So far this year, the Department of Labor’s Employee Benefits Security Administration (EBSA) has significantly raised its enforcement efforts in what Andy Larson, director of the Retirement Learning Center, said should serve as a wakeup call to advisors who advise retirement plans and plan sponsors.
In 2011, EBSA said it had closed 3,472 civil cases and obtained monetary results of nearly $1.39 billion. EBSA also closed 302 criminal cases that resulted in 129 individuals being indicted and 75 cases being closed with guilty pleas and/or convictions. DOL also wants to increase the number of its enforcement personnel from 913 to 1,003 this year.
In an interview with AdvisorOne, Larson (left) called those EBSA enforcement numbers “astonishing,” and warned that many advisors are surprisingly still unaware that the DOL has jurisdiction over them.
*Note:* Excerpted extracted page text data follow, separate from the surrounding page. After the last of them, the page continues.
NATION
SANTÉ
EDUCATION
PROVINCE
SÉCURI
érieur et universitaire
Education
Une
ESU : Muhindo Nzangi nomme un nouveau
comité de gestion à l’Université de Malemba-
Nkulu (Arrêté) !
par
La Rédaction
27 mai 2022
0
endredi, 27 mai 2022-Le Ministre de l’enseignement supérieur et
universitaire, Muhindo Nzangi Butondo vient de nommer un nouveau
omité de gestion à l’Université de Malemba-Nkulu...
What’s the biggest area EBSA is zeroing in on? Fiduciary negligence. EBSA is “seeing very high levels of non-compliance with fiduciary” duties. And when the EBSA releases its re-proposed fiduciary rule in the first half of this year, the rule “will affect advisors and their fiduciary role” not plan sponsors, Larson says.
In light of this, advisors, Larson said, should ensure they have a “strong documentable fiduciary process.”
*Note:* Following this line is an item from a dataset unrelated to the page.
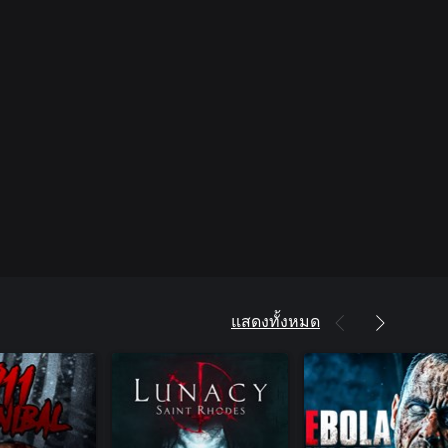
แสดงทั้งหมด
As Larson notes, since the Employee Retirement Income Security Act (ERISA) was put into place, DOL and the Internal Revenue Service’s (IRS) Employee Plans Unit have had joint authority “to ride herd” over retirement plans. But service providers have gotten accustomed to the IRS taking the lead in enforcement actions, and have failed to notice over the last two years that the EBSA “is showing up through the unlocked back door and finding problems and issues,” Larson says.
Because the IRS has been the primary enforcer of ERISA rules, “service providers have developed their models to include mechanisms with IRS requirements,” but have failed to include “DOL type protections in their service models,” Larson says.